Астервейг шагнул ближе к протянутой руке.
– Но если на ваше решение нет воли Первовечного, он же не допустит его исполнения? – вкрадчиво спросил он.
Найрим устало приподнял уголки губ в выхолощенной улыбке.
– Безусловно, наставник. Первовечный не допускает решений, противных его воле, но в нашем случае он не воспрепятствовал – уже завтра новый закон зачитают на главной площади Хисарета.
Астервейг слегка поклонился. Молниеносное движение его рук, выхвативших Йамараны, смогли отследить только Вассалы, и то не все. Он быстрым широким жестом скрестил руки, навстречь взмахнув клинками, и сразу убрал Йамараны в ножны.
– Первовечный не допускает решений, противных его воле. Церос, готовый погубить страну собственной глупой прихотью, не достоин представлять его в Бытии. Вы только что видели, как Первовечный передал власть – и голову прежнего цероса – в руки своего нового помазанника, – спокойно сказал Астервейг и запустил пальцы в тёмные кудри Найрима. – Помазанника кровью.
Кто-то ахнул, когда голова цероса со звуком, похожим на смачный, слюнявый поцелуй, отделилась от шеи по тонкой, исключительно ровной линии среза и осталась в руке наставника Чёрных Вассалов. У Тшеры не хватило сил даже ахнуть – где-то внутри горла замкнулись раскалённые клещи, а ещё одни – в животе.
Тац-тац-тац – срывались с Найримовой шеи капли переспелой вишни, разбиваясь кляксами о каменный пол у его трона.
Перед глазами Тшеры поплыла тёмная хмарь. Разум отказывался верить в то, что видели её глаза, и проще было потерять зрение прямо здесь и сейчас или потерять разум, чем осознать случившееся.
Тац-тац-тац… А церос – его голова, которую наставник так и держал перед своими Вассалами за волосы на вытянутой руке – продолжал смотреть – теперь уже на них – как смотрел на Астервейга, когда протягивал ему для поцелуя свой перстень: с лёгким раздражением и досадой.
Тац-тац-тац… И досада, и раздражение в его стекленеющих глазах будто схватывались корочкой льда.
Тац-тац-тац…
Личная гвардия цероса пришла не просить его, а убить…

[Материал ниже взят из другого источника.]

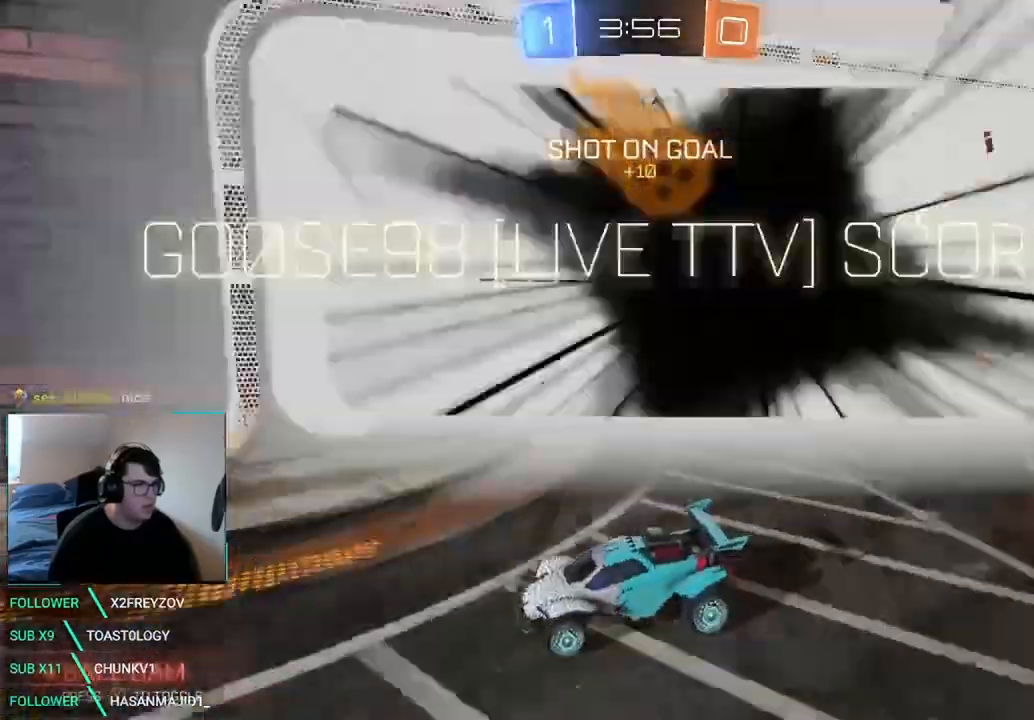
{"dt_ms": 500, "buttons": [], "left_stick": "right", "right_stick": "center", "events": [[83, "Y", "down"], [208, "Y", "up"], [417, "R2", "up"], [458, "left_stick", "right"]]}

Астервейг отпустил голову Найрима, и она, глухо грохнув, прокатилась по полу, оставляя за собой след из тёмных брызг. Сняв с обезглавленного тела церосов перстень, надел его на свою руку и поднял её над головой, растопырив пальцы. В глубине тёмного рубина сверкнули отблески светильников, горящих возле трона.
– Отныне я, Астервейг-иссан, церос Гриалии, наместник Первовечного в Бытии, ваш отец, владыка и учитель.
Его голос звучал холодно и властно, и Тшере показалось, что от этого голоса мраморные стены покрылись сетью тонких трещин.
– Удостоверьтесь, что в твердыне не найдётся тех, кто желал бы мне зла. Арва, ты за старшего.
«…и если найдётся – вы знаете, что с ними делать».
– Ну где же ты, птенчик? Не бойся, я тебя не сразу убью, сперва приголублю.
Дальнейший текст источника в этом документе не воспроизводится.